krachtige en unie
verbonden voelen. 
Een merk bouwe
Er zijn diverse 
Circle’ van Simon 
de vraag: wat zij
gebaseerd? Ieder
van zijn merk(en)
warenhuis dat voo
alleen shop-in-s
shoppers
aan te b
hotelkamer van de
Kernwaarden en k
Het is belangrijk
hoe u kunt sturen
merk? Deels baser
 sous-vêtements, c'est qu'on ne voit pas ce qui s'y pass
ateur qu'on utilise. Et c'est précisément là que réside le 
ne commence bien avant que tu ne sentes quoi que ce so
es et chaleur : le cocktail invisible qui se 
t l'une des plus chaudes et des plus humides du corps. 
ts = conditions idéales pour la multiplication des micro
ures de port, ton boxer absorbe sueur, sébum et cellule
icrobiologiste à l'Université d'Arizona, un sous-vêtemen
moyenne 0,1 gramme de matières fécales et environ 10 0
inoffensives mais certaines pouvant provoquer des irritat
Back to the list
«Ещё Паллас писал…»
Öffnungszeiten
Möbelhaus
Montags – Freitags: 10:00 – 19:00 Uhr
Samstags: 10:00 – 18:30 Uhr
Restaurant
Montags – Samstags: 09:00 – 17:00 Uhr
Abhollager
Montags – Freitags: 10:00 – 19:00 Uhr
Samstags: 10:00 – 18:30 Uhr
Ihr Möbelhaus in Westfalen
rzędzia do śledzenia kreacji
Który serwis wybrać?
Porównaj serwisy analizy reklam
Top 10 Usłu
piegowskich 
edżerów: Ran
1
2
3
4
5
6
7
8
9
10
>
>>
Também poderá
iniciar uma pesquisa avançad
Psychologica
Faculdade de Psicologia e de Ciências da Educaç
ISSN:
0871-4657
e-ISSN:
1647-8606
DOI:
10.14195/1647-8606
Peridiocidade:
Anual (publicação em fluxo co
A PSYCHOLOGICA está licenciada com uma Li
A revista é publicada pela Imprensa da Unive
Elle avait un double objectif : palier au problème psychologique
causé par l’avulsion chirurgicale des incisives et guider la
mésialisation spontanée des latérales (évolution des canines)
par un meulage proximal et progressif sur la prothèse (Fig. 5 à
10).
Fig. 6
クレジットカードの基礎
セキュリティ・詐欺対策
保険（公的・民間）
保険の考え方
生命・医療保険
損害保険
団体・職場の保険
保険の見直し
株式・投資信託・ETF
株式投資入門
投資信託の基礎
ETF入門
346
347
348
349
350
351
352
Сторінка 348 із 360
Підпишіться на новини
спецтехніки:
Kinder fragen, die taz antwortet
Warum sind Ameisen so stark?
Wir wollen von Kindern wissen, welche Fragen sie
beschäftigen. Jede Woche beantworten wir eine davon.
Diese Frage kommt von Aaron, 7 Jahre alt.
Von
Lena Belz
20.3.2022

------------------------------------------------------------------------

# EXERCISE BRIEF
In the stretch from the start of the entries through the line containing "es et chaleur : le cocktail invisible qui se", substitute "winkelcentrum" for "warenhuis" and reproduce those lines with nothing else altered.

# EXPECTED OUTPUT
krachtige en unie
verbonden voelen. 
Een merk bouwe
Er zijn diverse 
Circle’ van Simon 
de vraag: wat zij
gebaseerd? Ieder
van zijn merk(en)
winkelcentrum dat voo
alleen shop-in-s
shoppers
aan te b
hotelkamer van de
Kernwaarden en k
Het is belangrijk
hoe u kunt sturen
merk? Deels baser
 sous-vêtements, c'est qu'on ne voit pas ce qui s'y pass
ateur qu'on utilise. Et c'est précisément là que réside le 
ne commence bien avant que tu ne sentes quoi que ce so
es et chaleur : le cocktail invisible qui se 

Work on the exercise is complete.